I'm thinking of quitting because my heart isn't in it. I'm depressed and keep having to take time out after the miscarriages. I'm thinking of doing supply instead.

How do/did you cope with work after miscarriages? Did you have time out? Did management understand?
 
LouOscar - I remember you from WTT. I have had three losses, all different (mmc @6.5w, mmc @8.5w, and an ectopic at 5w)I had testing at the end of 2014 which came back normal. They assured me that it was just bad luck and that I have a good chance of taking my baby home next time. She is now lying on me trying to fall asleep. My losses all seem to be bad luck!

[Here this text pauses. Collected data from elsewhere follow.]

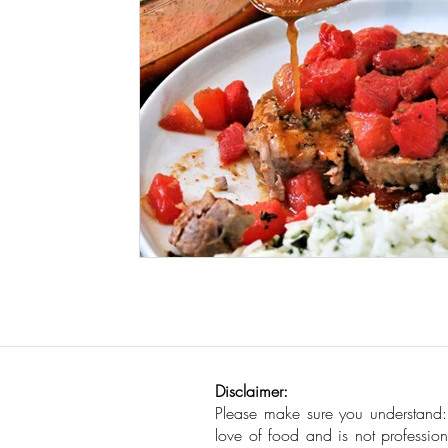
Seafood
How To
Meat Organ Reci
Disclaimer:
Please make sure you understand
love of food and is not profession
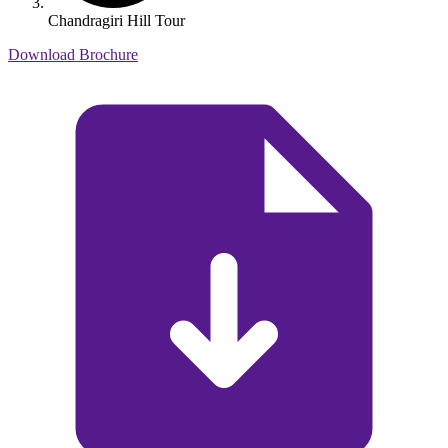
Chandragiri Hill Tour
Download Brochure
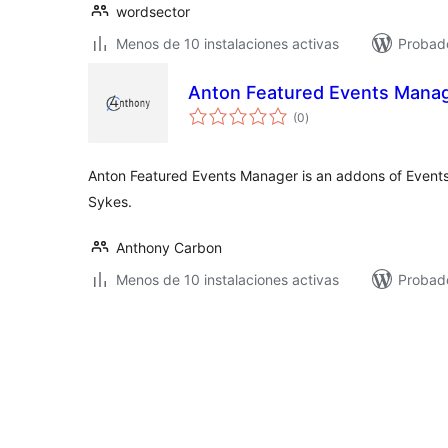
wordsector
Menos de 10 instalaciones activas
Probado
Anton Featured Events Mana
total
(0
)
de
valoraciones
Anton Featured Events Manager is an addons of Even
Sykes.
Anthony Carbon
Menos de 10 instalaciones activas
Probad
Posts
pagination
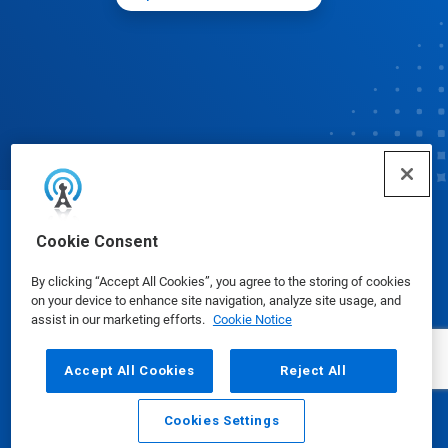
© Ecolab Inc. 2025
Cookie Consent
By clicking “Accept All Cookies”, you agree to the storing of cookies
Safety Data Sheets
|
Privacy Policy
|
Terms of Use
on your device to enhance site navigation, analyze site usage, and
assist in our marketing efforts.
Cookie Notice
Accept All Cookies
Reject All
Cookies Settings
Email
Call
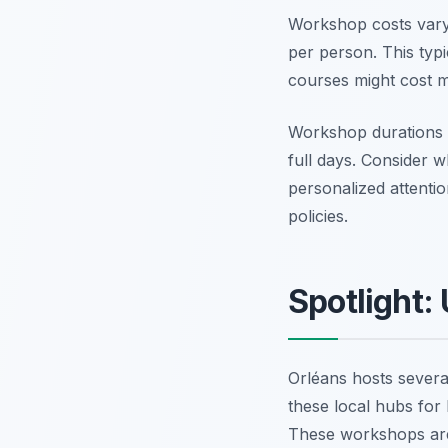
Workshop costs vary 
per person. This typi
courses might cost m
Workshop durations
full days. Consider w
personalized attenti
policies.
Spotlight:
Orléans hosts several
these local hubs for 
These workshops are 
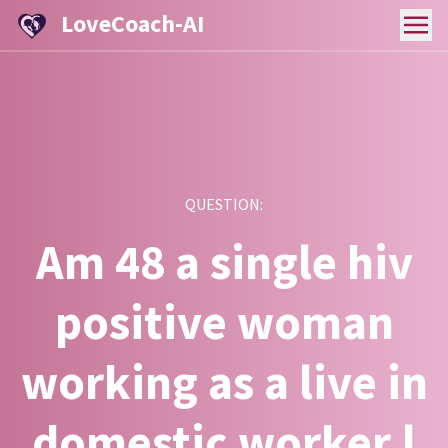
LoveCoach-AI
QUESTION:
Am 48 a single hiv
positive woman
working as a live in
domestic worker.l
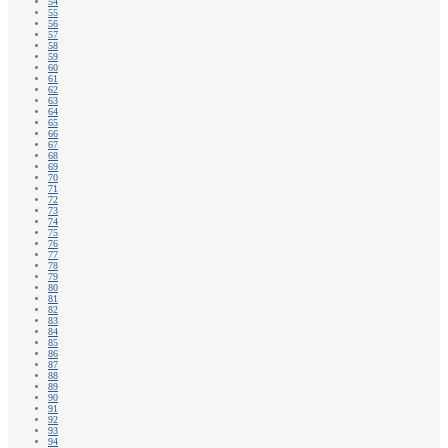
54
55
56
57
58
59
60
61
62
63
64
65
66
67
68
69
70
71
72
73
74
75
76
77
78
79
80
81
82
83
84
85
86
87
88
89
90
91
92
93
94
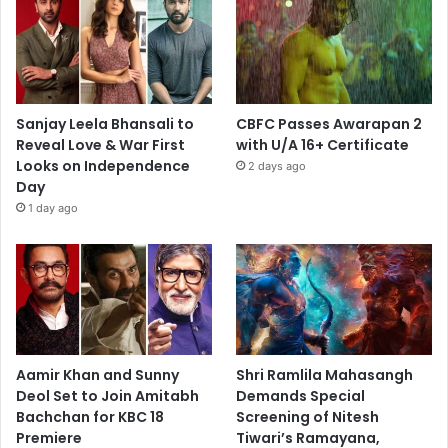
Sanjay Leela Bhansali to
CBFC Passes Awarapan 2
Reveal Love & War First
with U/A 16+ Certificate
Looks on Independence
2 days ago
Day
1 day ago
Aamir Khan and Sunny
Shri Ramlila Mahasangh
Deol Set to Join Amitabh
Demands Special
Bachchan for KBC 18
Screening of Nitesh
Premiere
Tiwari’s Ramayana,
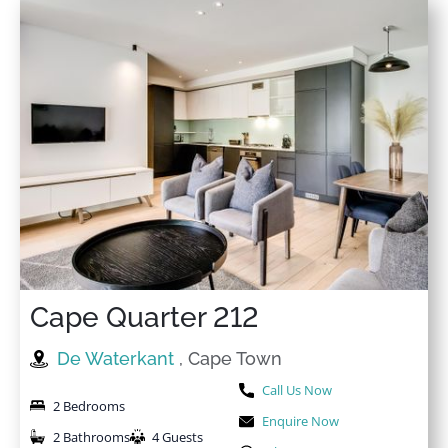
Cape Quarter 212
De Waterkant
, Cape Town
Call Us Now
2 Bedrooms
Enquire Now
2 Bathrooms
4 Guests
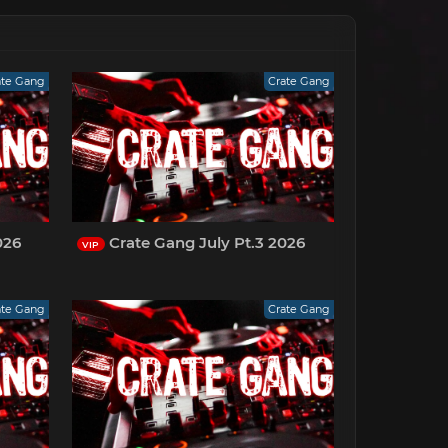
ate Gang
Crate Gang
026
Crate Gang July Pt.3 2026
VIP
ate Gang
Crate Gang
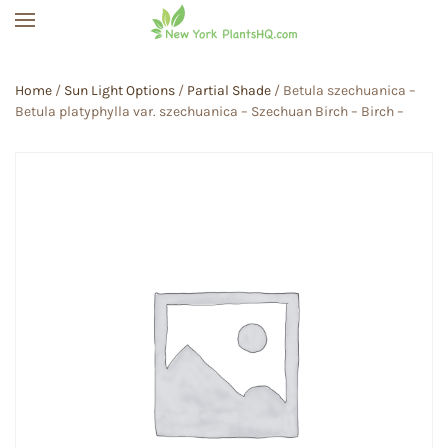
Skip to main content
Home
/
Sun Light Options
/
Partial Shade
/ Betula szechuanica –
Betula platyphylla var. szechuanica – Szechuan Birch – Birch –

Aww congratulations!!! I'm so happy you got there in the end!! Hope I can too!
 
My work have been fab through my losses.
I would say this time though I have been left to get on with it more and people dont really know what to say. But overall has been ok.
I do find I don't perform as well at times as I feel That I have too much on my plate. I have so much to do but don't have the motivation to do it all. I also find I get tired quickly and I just want to relax.
Not the easiest of jobs to be in when you suffer with RPL but I guess it keeps us busy at least :flower:
 
My principal and colleagues (that know) have been great. I have been lucky enough to have a principal that has let me go to my RE appointments and leave school early without being docked several days this school year. The kids actually keep my ind off of the sadness, but it often hits on my long commute to and from school.